DIRECTIONS:
Could you give back every record below exactly, leaving out the pictures?

DATA LISTING section start

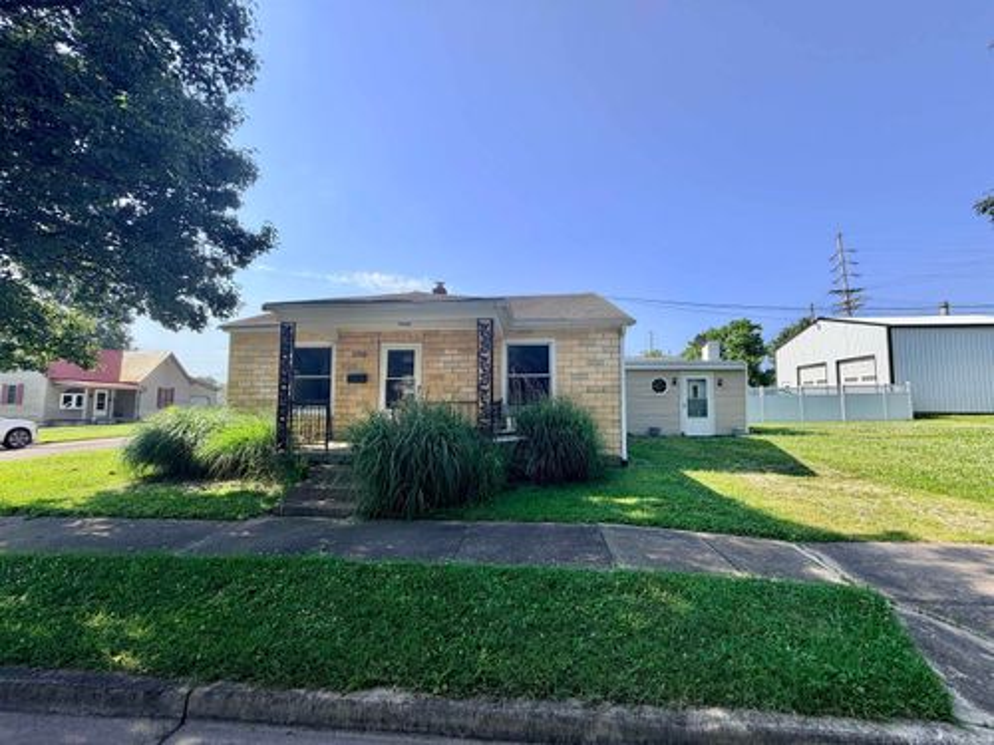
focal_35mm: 14
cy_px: 372
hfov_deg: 102.1
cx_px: 497
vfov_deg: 85.7
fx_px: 402
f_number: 2.2
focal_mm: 2.22
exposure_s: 1/770
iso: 25
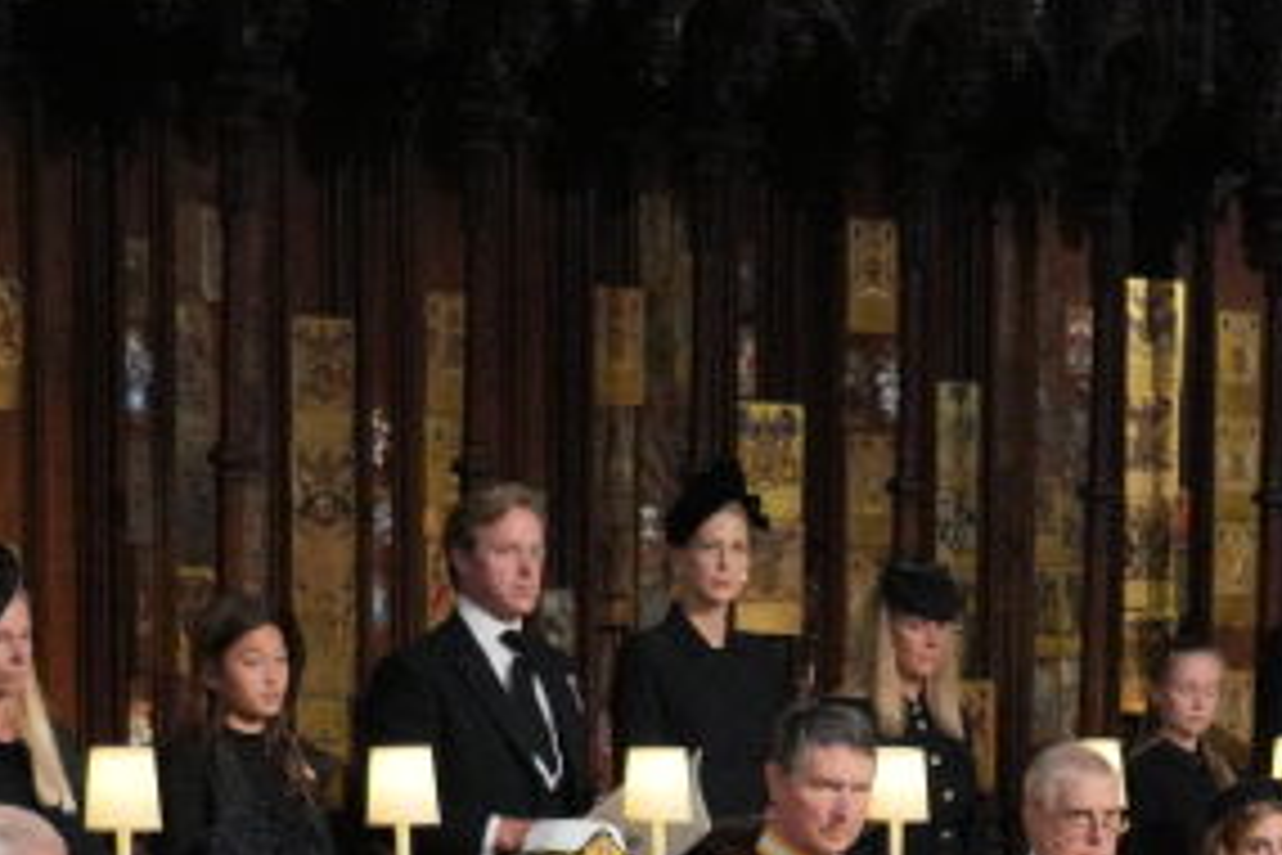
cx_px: 1251
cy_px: 1294
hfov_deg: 10.9
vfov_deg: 7.2
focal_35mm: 187
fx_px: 6659
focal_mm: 52
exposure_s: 1/250
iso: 5000
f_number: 4
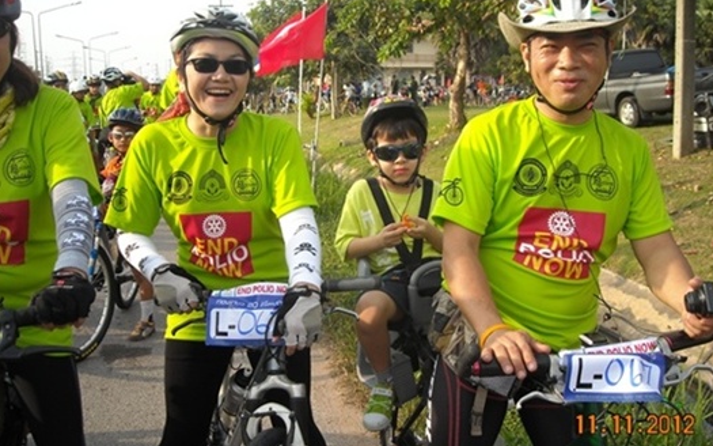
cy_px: 207
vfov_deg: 33.6
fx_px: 738
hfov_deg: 51.5
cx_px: 360
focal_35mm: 38
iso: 64
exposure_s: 1/419
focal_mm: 5.7
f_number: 2.8
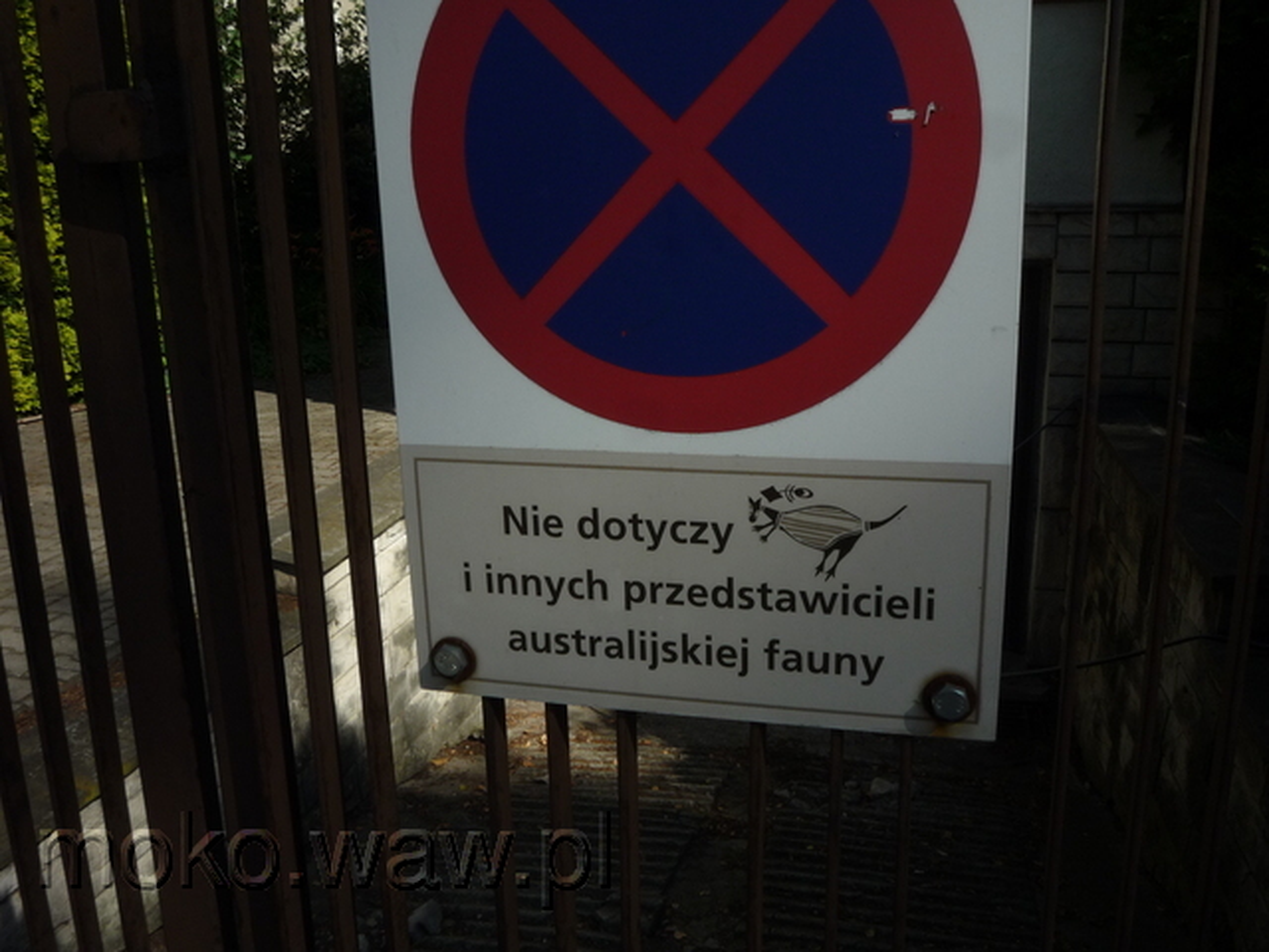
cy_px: 476
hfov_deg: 56.8
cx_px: 634
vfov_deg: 44.2
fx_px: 1173
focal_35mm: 32
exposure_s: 1/250
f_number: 8
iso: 100
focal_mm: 5.2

DATA LISTING section end

RESPONSE FOR THIS EXERCISE:
focal_35mm: 14
cy_px: 372
hfov_deg: 102.1
cx_px: 497
vfov_deg: 85.7
fx_px: 402
f_number: 2.2
focal_mm: 2.22
exposure_s: 1/770
iso: 25
cx_px: 1251
cy_px: 1294
hfov_deg: 10.9
vfov_deg: 7.2
focal_35mm: 187
fx_px: 6659
focal_mm: 52
exposure_s: 1/250
iso: 5000
f_number: 4
cy_px: 207
vfov_deg: 33.6
fx_px: 738
hfov_deg: 51.5
cx_px: 360
focal_35mm: 38
iso: 64
exposure_s: 1/419
focal_mm: 5.7
f_number: 2.8
cy_px: 476
hfov_deg: 56.8
cx_px: 634
vfov_deg: 44.2
fx_px: 1173
focal_35mm: 32
exposure_s: 1/250
f_number: 8
iso: 100
focal_mm: 5.2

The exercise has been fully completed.